If you want to change A, change A—don’t mess with B, C, or D, even if it’s just a probability.

Returning to Manus and Coze, it’s the same.

Can AI automatically complete the workflows we painstakingly built? Yes, it can.

But does Manus never make mistakes? Of course not; error cases are everywhere.

As long as AI cannot independently complete sufficiently complex tasks, humans need to design workflows for it—first this, then that—to improve its task accuracy.

Of course, it cannot be denied that large models are indeed internalizing many capabilities.

For instance, prompts.

When ChatGPT first came out, defining a role for the model—’you are an expert in the XXX field’—was usually very effective.

The difference in results with and without role definition was significant.

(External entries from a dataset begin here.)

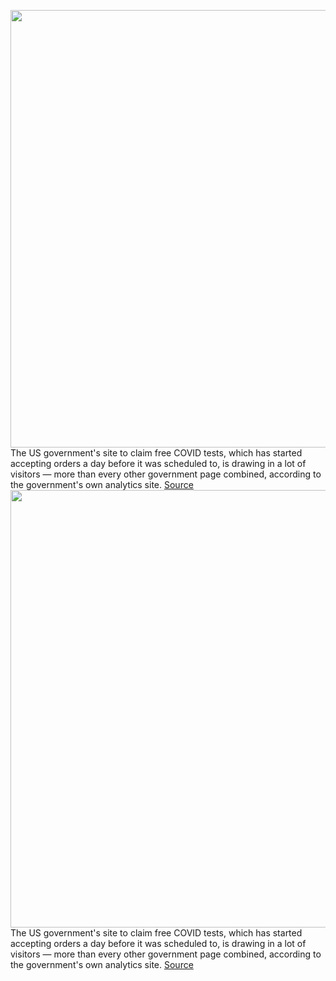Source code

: <img src='https://cdn.vox-cdn.com/thumbor/jqzpasOpM9gtyE1zgUvgdtKVLoY=/0x0:456x237/1200x800/filters:focal(192x83:264x155)/cdn.vox-cdn.com/uploads/chorus_image/image/70405278/home_test_hero.2099b1df64ebd24bb68a.0.jpg' width='700px' /><br/>
The US government's site to claim free COVID tests, which has started accepting orders a day before it was scheduled to, is drawing in a lot of visitors — more than every other government page combined, according to the government's own analytics site.
<a href='https://www.theverge.com/2022/1/18/22889769/us-government-free-covid-test-website-massive-page-viewcount'> Source <a/><img src='https://cdn.vox-cdn.com/thumbor/jqzpasOpM9gtyE1zgUvgdtKVLoY=/0x0:456x237/1200x800/filters:focal(192x83:264x155)/cdn.vox-cdn.com/uploads/chorus_image/image/70405278/home_test_hero.2099b1df64ebd24bb68a.0.jpg' width='700px' /><br/>
The US government's site to claim free COVID tests, which has started accepting orders a day before it was scheduled to, is drawing in a lot of visitors — more than every other government page combined, according to the government's own analytics site.
<a href='https://www.theverge.com/2022/1/18/22889769/us-government-free-covid-test-website-massive-page-viewcount'> Source <a/>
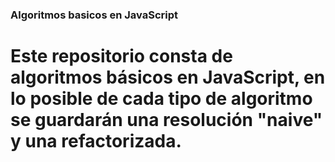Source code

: ### Algoritmos basicos en JavaScript

# Este repositorio consta de algoritmos básicos en JavaScript, en lo posible de cada tipo de algoritmo se guardarán una resolución "naive" y una refactorizada.

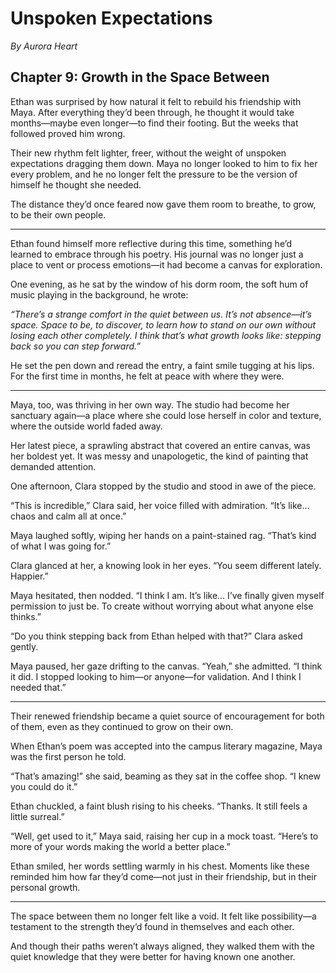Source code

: # Unspoken Expectations  
*By Aurora Heart*  

## Chapter 9: Growth in the Space Between  

Ethan was surprised by how natural it felt to rebuild his friendship with Maya. After everything they’d been through, he thought it would take months—maybe even longer—to find their footing. But the weeks that followed proved him wrong.  

Their new rhythm felt lighter, freer, without the weight of unspoken expectations dragging them down. Maya no longer looked to him to fix her every problem, and he no longer felt the pressure to be the version of himself he thought she needed.  

The distance they’d once feared now gave them room to breathe, to grow, to be their own people.  

---

Ethan found himself more reflective during this time, something he’d learned to embrace through his poetry. His journal was no longer just a place to vent or process emotions—it had become a canvas for exploration.  

One evening, as he sat by the window of his dorm room, the soft hum of music playing in the background, he wrote:  

*“There’s a strange comfort in the quiet between us. It’s not absence—it’s space. Space to be, to discover, to learn how to stand on our own without losing each other completely. I think that’s what growth looks like: stepping back so you can step forward.”*  

He set the pen down and reread the entry, a faint smile tugging at his lips. For the first time in months, he felt at peace with where they were.  

---

Maya, too, was thriving in her own way. The studio had become her sanctuary again—a place where she could lose herself in color and texture, where the outside world faded away.  

Her latest piece, a sprawling abstract that covered an entire canvas, was her boldest yet. It was messy and unapologetic, the kind of painting that demanded attention.  

One afternoon, Clara stopped by the studio and stood in awe of the piece.  

“This is incredible,” Clara said, her voice filled with admiration. “It’s like… chaos and calm all at once.”  

Maya laughed softly, wiping her hands on a paint-stained rag. “That’s kind of what I was going for.”  

Clara glanced at her, a knowing look in her eyes. “You seem different lately. Happier.”  

Maya hesitated, then nodded. “I think I am. It’s like… I’ve finally given myself permission to just be. To create without worrying about what anyone else thinks.”  

“Do you think stepping back from Ethan helped with that?” Clara asked gently.  

Maya paused, her gaze drifting to the canvas. “Yeah,” she admitted. “I think it did. I stopped looking to him—or anyone—for validation. And I think I needed that.”  

---

Their renewed friendship became a quiet source of encouragement for both of them, even as they continued to grow on their own.  

When Ethan’s poem was accepted into the campus literary magazine, Maya was the first person he told.  

“That’s amazing!” she said, beaming as they sat in the coffee shop. “I knew you could do it.”  

Ethan chuckled, a faint blush rising to his cheeks. “Thanks. It still feels a little surreal.”  

“Well, get used to it,” Maya said, raising her cup in a mock toast. “Here’s to more of your words making the world a better place.”  

Ethan smiled, her words settling warmly in his chest. Moments like these reminded him how far they’d come—not just in their friendship, but in their personal growth.  

---

The space between them no longer felt like a void. It felt like possibility—a testament to the strength they’d found in themselves and each other.  

And though their paths weren’t always aligned, they walked them with the quiet knowledge that they were better for having known one another.  
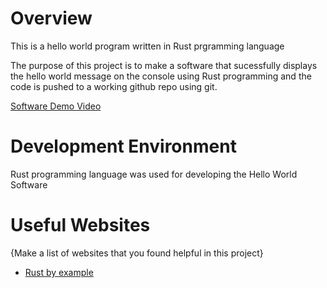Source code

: # Overview

This is a hello world program written in Rust prgramming language

The purpose of this project is to make a software that sucessfully displays the hello world message on the console using Rust programming and the code is pushed to a working github repo using git.

[Software Demo Video](https://youtu.be/TJTYipCjH_I)

# Development Environment

Rust programming language was used for developing the Hello World Software

# Useful Websites

{Make a list of websites that you found helpful in this project}

- [Rust by example](https://doc.rust-lang.org/rust-by-example)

Using structured prompts yielded good results.

So at that time, everyone thought prompts were crucial, a field of study, and Prompt Engineer would become a widespread job in the future.

But later, things changed; many models performed well even without role definition. Why? Because large model developers aren’t stupid—they noticed that prompts were highly effective, so why not train them directly into the model for it to determine the appropriate role itself?

Later, reasoning models emerged.

When DeepSeek-R1 became wildly popular, people realized they didn’t need to give large models complex, structured prompts to get decent responses. I didn’t need to become a Prompt Engineer to use AI happily.

Of course, prompts still matter; good prompts still yield vastly different results compared to casually asked questions. But at least for simple tasks, there’s no longer a need for dedicated prompt engineers to write prompts. AI can think on its own, understand user intent, and provide the most appropriate responses.

Prompt Engineers won’t disappear, but since simple tasks no longer require them, the barrier will certainly be higher, requiring more skills, and it won’t be as common.

Let me repeat: large models are internalizing many capabilities that are currently attached to them as external tools.

Because technology is advancing, not regressing.

AI will ultimately lead to AGI—this is a goal everyone knows.

The uncertainty that workflows need to mitigate will become smaller and smaller—this is an undeniable inference.

As large models’ capabilities grow, they are squeezing into this space.

4o doesn’t support local redrawing now, but it might support it soon.

AI couldn’t generate Chinese last year, but now it does quite well, doesn’t it?

But saying it will eliminate workflows is still premature.

If AGI is 100%, then until AGI is achieved, it’s naturally not 100%.

So there will still be a need for manually crafted workflows.

Learning is definitely not in vain; a crucial point is not to think in absolutes—what is eliminated is far less important than embracing and integrating new things.